The High Court has ruled against an employee who sued JP Morgan Chase for USD$3.5m in alleged lost incentive compensation. It is the first case to look at the bonus-decision process after guidelines were issued by the Court of Appeal last year.
Daniel Ridgway, a former options trader for the investment bank, took an unpaid sabbatical for the majority of the 2003 trading year. When he returned, his previous role was unavailable, so Ridgway was instead offered a range of alternative roles, none of which he deemed suitable.
After failing to reach an agreement with JP Morgan Chase, Ridgway resigned and claimed constructive dismissal. He then pursued a claim for compensation for the unvested stock options that he lost as a result of resigning, and compensation for the nil bonus he received for the year he spent mainly on sabbatical.
The High Court rejected all of Ridgway’s claims, stating that he had forfeited his stock options by refusing to return to work despite being offered alternative roles within the organisation.
It also ruled that the company had followed a fair bonus assessment process and was entitled to award Ridgway a nil bonus after taking his personal circumstances into account.
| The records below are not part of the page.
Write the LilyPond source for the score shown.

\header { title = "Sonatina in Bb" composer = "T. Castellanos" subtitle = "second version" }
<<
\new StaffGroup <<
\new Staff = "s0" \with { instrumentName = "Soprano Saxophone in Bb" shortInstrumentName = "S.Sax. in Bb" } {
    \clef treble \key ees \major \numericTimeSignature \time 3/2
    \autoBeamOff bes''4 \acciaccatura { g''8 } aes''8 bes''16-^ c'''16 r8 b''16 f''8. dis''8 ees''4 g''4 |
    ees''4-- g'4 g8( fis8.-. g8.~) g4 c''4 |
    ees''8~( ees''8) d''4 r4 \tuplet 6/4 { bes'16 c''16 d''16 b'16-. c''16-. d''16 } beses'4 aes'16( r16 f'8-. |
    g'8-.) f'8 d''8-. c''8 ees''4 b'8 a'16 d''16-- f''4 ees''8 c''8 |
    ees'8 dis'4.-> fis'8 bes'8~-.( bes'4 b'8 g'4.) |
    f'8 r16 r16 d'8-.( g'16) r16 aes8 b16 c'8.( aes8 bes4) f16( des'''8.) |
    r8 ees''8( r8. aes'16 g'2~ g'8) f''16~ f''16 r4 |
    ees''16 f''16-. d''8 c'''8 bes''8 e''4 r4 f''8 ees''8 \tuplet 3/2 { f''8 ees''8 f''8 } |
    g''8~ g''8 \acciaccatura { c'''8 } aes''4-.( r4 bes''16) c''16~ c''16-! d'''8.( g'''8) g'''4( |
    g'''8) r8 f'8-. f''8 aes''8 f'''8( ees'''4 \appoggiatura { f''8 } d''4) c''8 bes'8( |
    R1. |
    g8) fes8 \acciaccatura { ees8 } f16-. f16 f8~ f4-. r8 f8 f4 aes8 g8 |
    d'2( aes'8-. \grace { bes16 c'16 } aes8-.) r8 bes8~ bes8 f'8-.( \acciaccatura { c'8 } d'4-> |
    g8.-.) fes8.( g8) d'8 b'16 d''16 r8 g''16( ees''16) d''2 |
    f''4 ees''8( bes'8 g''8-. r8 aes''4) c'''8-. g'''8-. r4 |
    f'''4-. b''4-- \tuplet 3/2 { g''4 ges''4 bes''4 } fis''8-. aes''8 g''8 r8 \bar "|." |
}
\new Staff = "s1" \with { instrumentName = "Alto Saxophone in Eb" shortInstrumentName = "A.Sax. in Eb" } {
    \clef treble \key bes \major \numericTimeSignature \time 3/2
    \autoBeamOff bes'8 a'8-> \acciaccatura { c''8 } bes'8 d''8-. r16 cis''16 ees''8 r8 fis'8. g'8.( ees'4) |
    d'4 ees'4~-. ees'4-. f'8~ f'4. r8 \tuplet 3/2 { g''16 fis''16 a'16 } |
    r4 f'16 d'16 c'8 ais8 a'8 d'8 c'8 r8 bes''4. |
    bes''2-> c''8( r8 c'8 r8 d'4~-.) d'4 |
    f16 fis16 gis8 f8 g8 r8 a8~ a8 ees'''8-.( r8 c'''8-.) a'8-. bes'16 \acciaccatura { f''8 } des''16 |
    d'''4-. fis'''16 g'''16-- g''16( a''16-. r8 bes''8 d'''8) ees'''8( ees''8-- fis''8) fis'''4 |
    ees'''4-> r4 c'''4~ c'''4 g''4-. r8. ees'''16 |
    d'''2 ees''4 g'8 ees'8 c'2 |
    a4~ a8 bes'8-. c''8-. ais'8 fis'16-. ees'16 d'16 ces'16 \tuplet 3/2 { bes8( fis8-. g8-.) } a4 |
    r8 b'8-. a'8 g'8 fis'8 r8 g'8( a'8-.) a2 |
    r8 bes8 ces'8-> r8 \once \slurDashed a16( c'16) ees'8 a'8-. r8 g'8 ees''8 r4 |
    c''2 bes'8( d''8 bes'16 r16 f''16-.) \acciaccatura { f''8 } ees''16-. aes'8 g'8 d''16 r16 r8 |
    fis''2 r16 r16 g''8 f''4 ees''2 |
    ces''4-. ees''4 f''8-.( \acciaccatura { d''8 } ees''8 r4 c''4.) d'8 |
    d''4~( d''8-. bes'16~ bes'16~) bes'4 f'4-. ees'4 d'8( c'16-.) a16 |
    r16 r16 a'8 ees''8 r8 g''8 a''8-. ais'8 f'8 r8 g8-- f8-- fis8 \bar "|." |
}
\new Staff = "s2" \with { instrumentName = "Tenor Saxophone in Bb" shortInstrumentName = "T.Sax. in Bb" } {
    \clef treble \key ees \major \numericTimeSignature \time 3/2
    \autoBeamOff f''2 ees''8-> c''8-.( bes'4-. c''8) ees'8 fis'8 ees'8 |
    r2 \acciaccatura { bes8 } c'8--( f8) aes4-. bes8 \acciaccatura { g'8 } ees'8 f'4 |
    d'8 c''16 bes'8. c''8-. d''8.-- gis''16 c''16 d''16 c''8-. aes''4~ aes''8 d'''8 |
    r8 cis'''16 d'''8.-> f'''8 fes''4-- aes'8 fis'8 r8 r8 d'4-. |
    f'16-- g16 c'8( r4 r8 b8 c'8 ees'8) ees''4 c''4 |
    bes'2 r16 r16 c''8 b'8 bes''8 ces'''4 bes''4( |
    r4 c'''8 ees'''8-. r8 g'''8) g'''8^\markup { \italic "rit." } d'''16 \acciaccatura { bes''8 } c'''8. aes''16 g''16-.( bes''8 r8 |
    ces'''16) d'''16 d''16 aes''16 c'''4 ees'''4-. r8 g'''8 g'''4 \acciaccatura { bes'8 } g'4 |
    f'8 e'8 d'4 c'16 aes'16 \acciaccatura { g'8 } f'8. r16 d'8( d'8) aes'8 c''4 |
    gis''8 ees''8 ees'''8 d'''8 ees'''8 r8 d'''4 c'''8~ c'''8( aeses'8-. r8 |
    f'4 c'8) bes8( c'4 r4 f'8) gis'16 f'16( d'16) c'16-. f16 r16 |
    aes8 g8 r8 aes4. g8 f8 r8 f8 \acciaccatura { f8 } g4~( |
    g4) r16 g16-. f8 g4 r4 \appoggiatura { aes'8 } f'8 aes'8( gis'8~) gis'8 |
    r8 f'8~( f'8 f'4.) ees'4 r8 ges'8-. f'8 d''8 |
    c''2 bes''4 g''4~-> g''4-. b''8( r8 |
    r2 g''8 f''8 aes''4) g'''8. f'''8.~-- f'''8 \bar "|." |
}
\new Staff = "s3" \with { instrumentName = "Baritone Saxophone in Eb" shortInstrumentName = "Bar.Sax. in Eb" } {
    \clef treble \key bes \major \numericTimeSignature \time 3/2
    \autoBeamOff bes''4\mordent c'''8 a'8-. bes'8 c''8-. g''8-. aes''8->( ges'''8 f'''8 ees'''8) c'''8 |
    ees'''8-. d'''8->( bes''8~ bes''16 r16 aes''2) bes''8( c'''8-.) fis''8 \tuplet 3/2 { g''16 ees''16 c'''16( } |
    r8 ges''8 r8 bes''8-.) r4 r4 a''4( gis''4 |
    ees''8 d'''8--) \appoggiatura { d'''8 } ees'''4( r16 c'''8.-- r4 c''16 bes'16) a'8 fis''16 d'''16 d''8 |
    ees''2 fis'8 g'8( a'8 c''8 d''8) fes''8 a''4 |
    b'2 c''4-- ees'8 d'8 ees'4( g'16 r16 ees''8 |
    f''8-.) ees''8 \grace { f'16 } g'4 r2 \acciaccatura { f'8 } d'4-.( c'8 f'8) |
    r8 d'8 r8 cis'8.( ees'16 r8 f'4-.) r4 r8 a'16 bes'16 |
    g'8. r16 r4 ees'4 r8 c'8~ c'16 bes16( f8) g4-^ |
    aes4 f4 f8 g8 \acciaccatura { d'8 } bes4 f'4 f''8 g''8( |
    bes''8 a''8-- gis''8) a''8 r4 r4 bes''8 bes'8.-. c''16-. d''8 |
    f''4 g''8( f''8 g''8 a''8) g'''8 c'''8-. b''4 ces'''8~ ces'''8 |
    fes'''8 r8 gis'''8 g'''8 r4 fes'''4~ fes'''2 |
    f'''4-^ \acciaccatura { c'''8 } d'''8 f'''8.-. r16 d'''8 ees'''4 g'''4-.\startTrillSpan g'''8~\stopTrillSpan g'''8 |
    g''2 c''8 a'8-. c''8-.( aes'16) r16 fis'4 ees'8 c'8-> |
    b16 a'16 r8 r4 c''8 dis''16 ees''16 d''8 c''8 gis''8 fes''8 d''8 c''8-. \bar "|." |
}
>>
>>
Jonathan Exten-Wright, a partner at law firm DLA Piper, said: “It means City employees beware, because this is a high hurdle to overcome.”
However, he added employers would be unwise to believe they could get away with awarding nil bonuses too often, and instead should examine each situation, taking it on a case-by-case basis.
“Employers should definitely take some comfort from this case, but they shouldn’t drop their guard,” he said.